Tennis: Sony Open-Williams v NaMar 29, 2014; Miami, FL, USA; Serena Williams (right) holds the championship trophy as Li Na (left) holds the runner-up trophy after the final of the Sony Open at Crandon Tennis Center. Williams won 7-5, 6-1. Mandatory Credit: Geoff Burke-USA TODAY Sports
By Steve Keating
MIAMI (Reuters) - Proving there is no place like home, world number one Serena Williams swept past China's Li Na 7-5 6-1 in the final of the Sony Open on Saturday, collecting a record seventh win on the Miami hardcourts.
Williams, who lives an hour's drive from the Tennis Center at Crandon Park and considers the tournament her home event, treated the second ranked Li like an unwelcome guest, needing just two hours on a steamy center court to collect her 59th career title, the $787,000 winner's purse pushing her career earnings over $55 million.
In 14 appearances at the Miami event Williams has driven back to her Palm Beach Gardens home with the trophy half the time, her seven titles two better than the five each she has won at Australian, U.S. Open and Wimbledon grand slams.
After watching Li's forehand return slam into the net to end the contest, a delighted Williams danced around the court, raising seven fingers in the air signaling each of her Miami titles.
"I was actually super excited at the end, because I remember sitting here last year trying to get to six, obviously I wanted seven but I don't want to put the pressure on myself to get to seven," said Williams, who had shared the tournament record of six titles with Andre Agassi. "I wanted to have the most titles here.
"I guess that I've grown up coming to this tournament as a kid, watching so many players and to be one of those players now is really, really awesome for me."
While Williams was critical of her performance earlier in the tournament, calling it unprofessional, the 32-year-old American has been at her best against top players, winning 15 straight over top 10 opponents.
"I feel like when you're going up against the top players, for me, I have to be ready because they are the best in the world, the whole planet," said Williams. "So you have to be ready to play.
"I enjoy playing people that are ranked like that because I feel like I can eventually bring out the best in me."

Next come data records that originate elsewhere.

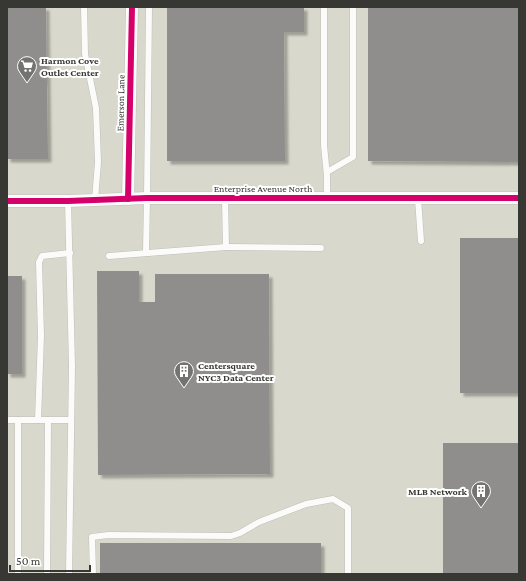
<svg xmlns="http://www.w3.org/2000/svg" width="526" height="581" font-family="'Crimson Pro',serif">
  <defs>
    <filter id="shadow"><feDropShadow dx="3.5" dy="3.5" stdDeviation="1" flood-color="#0004"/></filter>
  </defs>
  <rect width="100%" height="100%" fill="#e3e3de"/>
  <rect fill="#d8d8cc" x="7" y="7" width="512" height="567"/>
  <g fill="#8f8e8d" filter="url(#shadow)">
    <path d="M7 7H46L48 159H7Z"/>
    <path d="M167 7H304V32H284L285 161H167Z"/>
    <path d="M368 7H519V162L368 161Z"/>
    <rect x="460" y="238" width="59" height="155"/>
    <path d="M97 271H139V302H155V274H269L270 474 98 475Z"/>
    <rect x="7" y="276" width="15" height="98"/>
    <rect x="443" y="443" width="76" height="131"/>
    <rect x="100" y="543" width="221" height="31"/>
  </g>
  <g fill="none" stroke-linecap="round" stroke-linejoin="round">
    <defs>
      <g id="service">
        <path d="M84 7 85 54 96 108 98 162 95 200"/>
        <path d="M324 7V145L327 176V198"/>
        <path d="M327 172 353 157V7"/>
        <path d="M418 199 421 241"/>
        <path d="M68 201 72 366 69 574"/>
        <path d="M226 247 321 248"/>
        <path d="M146 253 147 198 149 7"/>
        <path d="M109 256 226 247 225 198"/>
        <path d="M7 420H71"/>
        <path d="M18 420V574"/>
        <path d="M38 420 41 336 39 262 42 256 70 253"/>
        <path d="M47 574 48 420"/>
        <path d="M93 574 92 537 108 535 231 536 240 533 259 522 306 504 333 499 348 508V574"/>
      </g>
      <g id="minor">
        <path d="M128 199 132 7"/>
        <path d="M7 201H68L147 198H519"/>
      </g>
    </defs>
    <use href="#service" stroke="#bfbfbb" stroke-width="7"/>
    <use href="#minor" stroke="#bfbfbb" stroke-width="13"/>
    <use href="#service" stroke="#fbfbfa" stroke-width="6"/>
    <use href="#minor" stroke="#fbfbfa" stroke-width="12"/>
    <defs>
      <g id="cycleway">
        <path d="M128 199 132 7"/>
        <path d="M7 201H68L147 198H519"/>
      </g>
    </defs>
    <use href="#cycleway" stroke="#fff" stroke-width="8"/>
    <use href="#cycleway" stroke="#d6006c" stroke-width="6"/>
  </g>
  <defs>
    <symbol id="supermarket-pin" viewBox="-11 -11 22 30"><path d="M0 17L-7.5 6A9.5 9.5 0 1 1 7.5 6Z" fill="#73736f" stroke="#fff"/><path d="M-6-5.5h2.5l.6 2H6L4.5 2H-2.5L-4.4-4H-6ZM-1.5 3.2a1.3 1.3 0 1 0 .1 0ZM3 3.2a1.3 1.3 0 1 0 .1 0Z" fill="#fff"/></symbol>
    <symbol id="building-pin" viewBox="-11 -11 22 30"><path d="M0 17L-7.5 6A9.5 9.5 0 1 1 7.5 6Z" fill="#73736f" stroke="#fff"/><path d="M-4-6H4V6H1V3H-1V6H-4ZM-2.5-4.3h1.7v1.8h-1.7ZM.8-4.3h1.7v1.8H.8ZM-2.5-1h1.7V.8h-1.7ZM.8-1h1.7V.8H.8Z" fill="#fff"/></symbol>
  </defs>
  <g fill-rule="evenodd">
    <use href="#supermarket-pin" x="16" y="55" width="22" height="30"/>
    <use href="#building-pin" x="173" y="360" width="22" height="30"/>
    <use href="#building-pin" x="470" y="480" width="22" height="30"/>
  </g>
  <g text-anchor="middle" stroke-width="4" stroke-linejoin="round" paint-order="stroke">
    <g font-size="10" font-weight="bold" fill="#373733" stroke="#fff" text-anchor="start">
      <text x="41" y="64">Harmon Cove<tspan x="41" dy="12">Outlet Center</tspan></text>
      <text x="198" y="369">Centersquare<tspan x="198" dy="12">NYC3 Data Center</tspan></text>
      <text x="467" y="495" text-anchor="end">MLB Network</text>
    </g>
    <g font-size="10" fill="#373733" stroke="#fff">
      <text transform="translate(120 103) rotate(-89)" y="4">Emerson Lane</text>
      <text x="263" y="192">Enterprise Avenue North</text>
    </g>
  </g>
  <rect width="526" height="581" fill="none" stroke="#373733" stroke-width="16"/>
  <path d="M10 565v6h80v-6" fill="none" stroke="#373733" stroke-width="2"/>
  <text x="16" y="565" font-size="12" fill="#373733" stroke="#ffffff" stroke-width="3" paint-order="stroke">50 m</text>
</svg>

A minority owner in the National Football League Miami Dolphins, a smiling Williams stepped out onto center court to wild applause from the home crowd dressed in the orange and turquoise colors of her team.
The ovation, however, failed to inspire Williams as a determined Li seized the early initiative, breaking the American to open the contest and again in the seventh game to storm to a 5-2 lead.
But with Li serving for the set, Williams made her stand, overwhelming her Chinese opponent by sweeping 11 of the next 12 games.
"I don't think I was playing bad," said Li. "Maybe she just started to play a little bit better after 5-2 down.
"I don't think today I was doing a wrong game plan or I was play totally wrong.
"I think it was pretty good match."
Williams launched her comeback by fighting off two set points to record her first break at 5-3 and broke again at 5-5 to get back on level terms against an unsteady Li.
A screaming, fist-pumping Williams, now in top gear, held serve to take the lead for the first time and then added one more break to steal the first set from a crumbling Li, who was now in full meltdown.
Williams may have needed a while to warm up on a hot humid afternoon but once on track there seemed little Li could do to derail the 17-times grand slam winner.
Li held her opening serve of the second set but a ruthless Williams moved in quickly to deliver the knockout punch roaring through the next five games.
"I definitely don't do it on purpose," said Williams when asked about her slow start. "Everyone comes out there, they come really strong.
"Sometimes I do get off to a slow start, but then again, sometimes I get off to a fast start.
"I think for the most part, I try to do the best I can and sometimes things I'm doing don't work out, but they are the right things and eventually they start to work."